* Data for review
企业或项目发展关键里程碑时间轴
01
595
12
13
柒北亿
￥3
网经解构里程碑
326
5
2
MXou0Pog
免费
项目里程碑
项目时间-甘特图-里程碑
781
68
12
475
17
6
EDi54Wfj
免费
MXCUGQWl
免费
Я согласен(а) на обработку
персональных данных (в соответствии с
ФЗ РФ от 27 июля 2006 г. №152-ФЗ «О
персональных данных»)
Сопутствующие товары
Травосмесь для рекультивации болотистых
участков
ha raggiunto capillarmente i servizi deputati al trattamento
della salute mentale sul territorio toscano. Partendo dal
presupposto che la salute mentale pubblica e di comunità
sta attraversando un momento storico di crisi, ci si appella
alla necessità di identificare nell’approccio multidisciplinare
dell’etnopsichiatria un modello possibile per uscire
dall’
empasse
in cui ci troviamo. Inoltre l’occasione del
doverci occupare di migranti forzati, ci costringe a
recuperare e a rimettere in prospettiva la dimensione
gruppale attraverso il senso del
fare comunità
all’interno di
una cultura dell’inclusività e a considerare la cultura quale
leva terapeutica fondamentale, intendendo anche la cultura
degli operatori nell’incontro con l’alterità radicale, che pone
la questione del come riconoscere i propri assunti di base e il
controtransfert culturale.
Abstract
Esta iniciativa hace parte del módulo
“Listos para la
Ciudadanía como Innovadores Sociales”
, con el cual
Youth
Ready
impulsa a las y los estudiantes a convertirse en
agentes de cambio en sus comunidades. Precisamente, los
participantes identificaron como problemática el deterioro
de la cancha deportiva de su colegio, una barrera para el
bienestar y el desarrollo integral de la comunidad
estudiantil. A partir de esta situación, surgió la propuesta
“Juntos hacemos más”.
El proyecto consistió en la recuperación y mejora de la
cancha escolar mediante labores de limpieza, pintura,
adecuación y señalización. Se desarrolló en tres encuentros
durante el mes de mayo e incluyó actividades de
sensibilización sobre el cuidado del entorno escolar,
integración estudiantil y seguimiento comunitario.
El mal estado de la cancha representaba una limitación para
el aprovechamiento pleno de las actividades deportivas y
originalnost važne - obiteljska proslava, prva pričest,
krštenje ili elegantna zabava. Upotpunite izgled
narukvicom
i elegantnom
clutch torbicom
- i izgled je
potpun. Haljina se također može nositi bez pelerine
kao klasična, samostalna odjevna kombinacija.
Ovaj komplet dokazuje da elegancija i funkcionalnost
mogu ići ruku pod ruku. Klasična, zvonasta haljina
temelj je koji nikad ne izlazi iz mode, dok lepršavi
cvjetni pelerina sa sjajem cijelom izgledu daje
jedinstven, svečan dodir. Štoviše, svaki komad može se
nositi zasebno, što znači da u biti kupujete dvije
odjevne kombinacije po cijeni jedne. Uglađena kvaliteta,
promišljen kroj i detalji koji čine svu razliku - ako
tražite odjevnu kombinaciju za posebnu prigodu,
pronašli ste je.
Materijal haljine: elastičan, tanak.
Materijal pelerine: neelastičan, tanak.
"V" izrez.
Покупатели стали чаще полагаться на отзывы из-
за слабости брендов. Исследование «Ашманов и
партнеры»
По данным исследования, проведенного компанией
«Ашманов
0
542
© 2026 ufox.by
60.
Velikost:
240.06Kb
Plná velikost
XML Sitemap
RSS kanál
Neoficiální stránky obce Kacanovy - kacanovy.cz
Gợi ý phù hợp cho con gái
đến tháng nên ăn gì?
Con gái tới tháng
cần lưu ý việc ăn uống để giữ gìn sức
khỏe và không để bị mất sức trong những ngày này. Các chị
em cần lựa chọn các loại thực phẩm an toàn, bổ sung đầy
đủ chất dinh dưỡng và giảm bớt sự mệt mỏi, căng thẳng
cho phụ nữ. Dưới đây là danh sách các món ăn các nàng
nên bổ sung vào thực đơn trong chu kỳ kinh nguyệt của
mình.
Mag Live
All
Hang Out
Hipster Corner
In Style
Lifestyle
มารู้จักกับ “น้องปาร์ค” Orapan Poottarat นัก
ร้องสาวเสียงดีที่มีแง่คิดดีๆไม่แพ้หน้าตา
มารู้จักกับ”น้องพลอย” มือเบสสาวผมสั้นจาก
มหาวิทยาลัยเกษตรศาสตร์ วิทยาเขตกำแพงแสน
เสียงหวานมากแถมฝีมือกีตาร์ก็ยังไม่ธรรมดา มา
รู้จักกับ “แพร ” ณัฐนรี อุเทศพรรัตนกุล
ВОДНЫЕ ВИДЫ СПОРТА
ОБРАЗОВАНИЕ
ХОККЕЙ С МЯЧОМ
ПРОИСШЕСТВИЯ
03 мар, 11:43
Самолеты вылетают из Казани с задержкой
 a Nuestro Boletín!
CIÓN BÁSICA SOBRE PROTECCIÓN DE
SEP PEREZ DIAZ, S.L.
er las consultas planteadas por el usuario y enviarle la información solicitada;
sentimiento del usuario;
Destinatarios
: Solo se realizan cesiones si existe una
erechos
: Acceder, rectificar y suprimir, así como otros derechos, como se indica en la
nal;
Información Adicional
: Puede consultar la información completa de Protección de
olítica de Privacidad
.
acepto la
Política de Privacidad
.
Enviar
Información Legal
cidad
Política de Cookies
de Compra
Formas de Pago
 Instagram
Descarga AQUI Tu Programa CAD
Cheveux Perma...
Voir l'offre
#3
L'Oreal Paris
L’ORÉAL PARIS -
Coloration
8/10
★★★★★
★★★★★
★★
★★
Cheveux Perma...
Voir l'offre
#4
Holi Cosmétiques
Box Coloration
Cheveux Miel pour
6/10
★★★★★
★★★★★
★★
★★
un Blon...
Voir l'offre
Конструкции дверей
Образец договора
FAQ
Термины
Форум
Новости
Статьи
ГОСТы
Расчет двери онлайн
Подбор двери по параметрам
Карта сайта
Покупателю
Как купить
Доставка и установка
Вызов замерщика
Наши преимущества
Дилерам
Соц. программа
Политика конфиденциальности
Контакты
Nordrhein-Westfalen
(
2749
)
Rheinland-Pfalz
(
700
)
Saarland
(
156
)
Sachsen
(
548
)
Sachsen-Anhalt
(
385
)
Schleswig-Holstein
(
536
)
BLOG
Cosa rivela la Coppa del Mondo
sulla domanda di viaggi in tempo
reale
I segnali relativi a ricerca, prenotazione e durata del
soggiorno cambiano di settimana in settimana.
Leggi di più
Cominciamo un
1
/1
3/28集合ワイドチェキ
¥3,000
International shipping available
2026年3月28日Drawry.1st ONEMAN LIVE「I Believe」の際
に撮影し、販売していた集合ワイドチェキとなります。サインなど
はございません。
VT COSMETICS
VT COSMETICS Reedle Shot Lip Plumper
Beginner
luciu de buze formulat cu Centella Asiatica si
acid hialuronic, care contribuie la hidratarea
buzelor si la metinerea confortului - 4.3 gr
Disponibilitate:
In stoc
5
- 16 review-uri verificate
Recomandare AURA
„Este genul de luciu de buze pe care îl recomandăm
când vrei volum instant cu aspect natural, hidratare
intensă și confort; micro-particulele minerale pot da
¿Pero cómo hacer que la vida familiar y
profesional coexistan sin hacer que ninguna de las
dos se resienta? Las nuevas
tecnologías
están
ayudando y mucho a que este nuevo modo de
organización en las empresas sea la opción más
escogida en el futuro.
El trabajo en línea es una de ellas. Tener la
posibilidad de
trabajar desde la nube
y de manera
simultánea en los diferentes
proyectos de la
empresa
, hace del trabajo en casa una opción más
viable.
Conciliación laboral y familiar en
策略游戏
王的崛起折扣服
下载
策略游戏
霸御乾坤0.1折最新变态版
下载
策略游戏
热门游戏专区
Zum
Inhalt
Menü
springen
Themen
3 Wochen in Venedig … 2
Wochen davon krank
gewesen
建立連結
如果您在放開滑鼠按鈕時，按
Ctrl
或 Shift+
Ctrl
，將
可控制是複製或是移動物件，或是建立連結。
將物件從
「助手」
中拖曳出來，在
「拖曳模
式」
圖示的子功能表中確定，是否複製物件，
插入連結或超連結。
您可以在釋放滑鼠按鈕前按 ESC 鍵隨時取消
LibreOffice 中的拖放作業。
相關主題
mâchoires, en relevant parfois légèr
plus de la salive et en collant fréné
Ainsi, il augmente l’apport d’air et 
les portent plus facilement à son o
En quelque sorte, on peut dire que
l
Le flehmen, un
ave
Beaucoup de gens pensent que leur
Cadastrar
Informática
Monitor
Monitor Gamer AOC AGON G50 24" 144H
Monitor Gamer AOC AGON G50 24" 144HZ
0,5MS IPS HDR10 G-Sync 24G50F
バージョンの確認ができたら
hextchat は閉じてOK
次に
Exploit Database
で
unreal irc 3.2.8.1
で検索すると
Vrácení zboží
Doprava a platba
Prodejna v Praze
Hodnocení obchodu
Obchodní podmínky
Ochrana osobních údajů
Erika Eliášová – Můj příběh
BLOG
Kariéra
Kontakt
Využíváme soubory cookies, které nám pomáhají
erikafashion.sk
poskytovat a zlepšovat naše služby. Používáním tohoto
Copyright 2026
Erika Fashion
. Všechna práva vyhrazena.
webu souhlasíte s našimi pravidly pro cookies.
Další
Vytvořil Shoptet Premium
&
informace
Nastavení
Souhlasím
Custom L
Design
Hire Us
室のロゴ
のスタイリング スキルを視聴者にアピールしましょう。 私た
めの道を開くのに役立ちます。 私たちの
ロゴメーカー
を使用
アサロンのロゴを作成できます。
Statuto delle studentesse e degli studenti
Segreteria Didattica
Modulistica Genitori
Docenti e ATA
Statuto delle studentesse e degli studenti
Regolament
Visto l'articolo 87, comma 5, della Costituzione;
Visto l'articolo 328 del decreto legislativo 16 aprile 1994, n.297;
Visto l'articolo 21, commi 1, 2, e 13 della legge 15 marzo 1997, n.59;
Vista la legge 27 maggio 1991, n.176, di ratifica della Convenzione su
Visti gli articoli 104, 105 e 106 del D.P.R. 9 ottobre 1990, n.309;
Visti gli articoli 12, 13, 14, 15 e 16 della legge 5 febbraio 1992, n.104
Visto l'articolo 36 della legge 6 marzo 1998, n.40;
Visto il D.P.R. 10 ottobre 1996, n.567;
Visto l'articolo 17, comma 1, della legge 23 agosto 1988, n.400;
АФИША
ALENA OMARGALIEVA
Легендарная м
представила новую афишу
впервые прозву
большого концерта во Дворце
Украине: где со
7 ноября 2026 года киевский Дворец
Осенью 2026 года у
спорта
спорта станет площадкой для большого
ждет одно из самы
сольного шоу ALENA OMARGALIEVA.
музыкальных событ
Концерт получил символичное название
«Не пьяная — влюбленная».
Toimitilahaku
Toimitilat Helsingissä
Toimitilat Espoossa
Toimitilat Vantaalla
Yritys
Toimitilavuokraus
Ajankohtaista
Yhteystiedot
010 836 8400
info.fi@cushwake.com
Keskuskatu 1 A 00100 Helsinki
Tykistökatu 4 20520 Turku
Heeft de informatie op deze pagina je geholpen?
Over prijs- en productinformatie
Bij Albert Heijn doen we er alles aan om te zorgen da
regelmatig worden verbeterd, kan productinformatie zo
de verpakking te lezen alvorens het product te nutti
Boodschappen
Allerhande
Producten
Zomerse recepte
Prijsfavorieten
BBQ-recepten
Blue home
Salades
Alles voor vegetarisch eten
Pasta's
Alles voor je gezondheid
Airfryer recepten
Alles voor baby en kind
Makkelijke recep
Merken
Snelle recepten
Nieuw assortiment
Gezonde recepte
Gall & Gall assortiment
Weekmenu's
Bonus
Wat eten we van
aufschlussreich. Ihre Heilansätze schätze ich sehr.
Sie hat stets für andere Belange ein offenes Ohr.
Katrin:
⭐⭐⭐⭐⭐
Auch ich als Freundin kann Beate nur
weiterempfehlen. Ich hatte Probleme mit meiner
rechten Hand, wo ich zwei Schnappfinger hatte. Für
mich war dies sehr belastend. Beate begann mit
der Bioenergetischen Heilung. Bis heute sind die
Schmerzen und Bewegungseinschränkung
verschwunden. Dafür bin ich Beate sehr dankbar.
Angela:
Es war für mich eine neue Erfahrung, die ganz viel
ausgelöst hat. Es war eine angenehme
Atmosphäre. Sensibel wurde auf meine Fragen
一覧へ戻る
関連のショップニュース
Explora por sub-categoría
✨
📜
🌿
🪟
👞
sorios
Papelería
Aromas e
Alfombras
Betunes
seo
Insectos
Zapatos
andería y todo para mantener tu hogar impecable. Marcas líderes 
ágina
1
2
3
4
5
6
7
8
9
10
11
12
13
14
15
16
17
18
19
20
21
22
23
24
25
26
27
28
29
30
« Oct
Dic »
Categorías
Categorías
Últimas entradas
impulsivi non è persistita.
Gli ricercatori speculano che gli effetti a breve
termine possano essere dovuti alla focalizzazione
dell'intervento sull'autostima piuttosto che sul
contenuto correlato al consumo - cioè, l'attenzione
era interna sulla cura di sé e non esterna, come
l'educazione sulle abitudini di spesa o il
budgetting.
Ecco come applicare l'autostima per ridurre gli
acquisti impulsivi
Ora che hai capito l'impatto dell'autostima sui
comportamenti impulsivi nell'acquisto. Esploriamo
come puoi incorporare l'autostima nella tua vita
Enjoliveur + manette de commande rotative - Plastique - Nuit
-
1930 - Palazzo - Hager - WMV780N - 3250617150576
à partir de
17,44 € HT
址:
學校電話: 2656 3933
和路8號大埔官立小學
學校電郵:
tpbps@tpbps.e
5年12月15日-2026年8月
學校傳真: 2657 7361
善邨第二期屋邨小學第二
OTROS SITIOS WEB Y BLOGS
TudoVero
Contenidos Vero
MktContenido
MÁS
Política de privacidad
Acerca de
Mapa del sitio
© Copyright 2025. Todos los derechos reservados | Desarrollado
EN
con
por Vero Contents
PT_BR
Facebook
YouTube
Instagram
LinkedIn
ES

* Exercise brief
Copy the records from the very beginning down through the line containing "sta attraversando un", switching "免费" to "付费" and leaving everything else unchanged.

* Task result
企业或项目发展关键里程碑时间轴
01
595
12
13
柒北亿
￥3
网经解构里程碑
326
5
2
MXou0Pog
付费
项目里程碑
项目时间-甘特图-里程碑
781
68
12
475
17
6
EDi54Wfj
付费
MXCUGQWl
付费
Я согласен(а) на обработку
персональных данных (в соответствии с
ФЗ РФ от 27 июля 2006 г. №152-ФЗ «О
персональных данных»)
Сопутствующие товары
Травосмесь для рекультивации болотистых
участков
ha raggiunto capillarmente i servizi deputati al trattamento
della salute mentale sul territorio toscano. Partendo dal
presupposto che la salute mentale pubblica e di comunità
sta attraversando un momento storico di crisi, ci si appella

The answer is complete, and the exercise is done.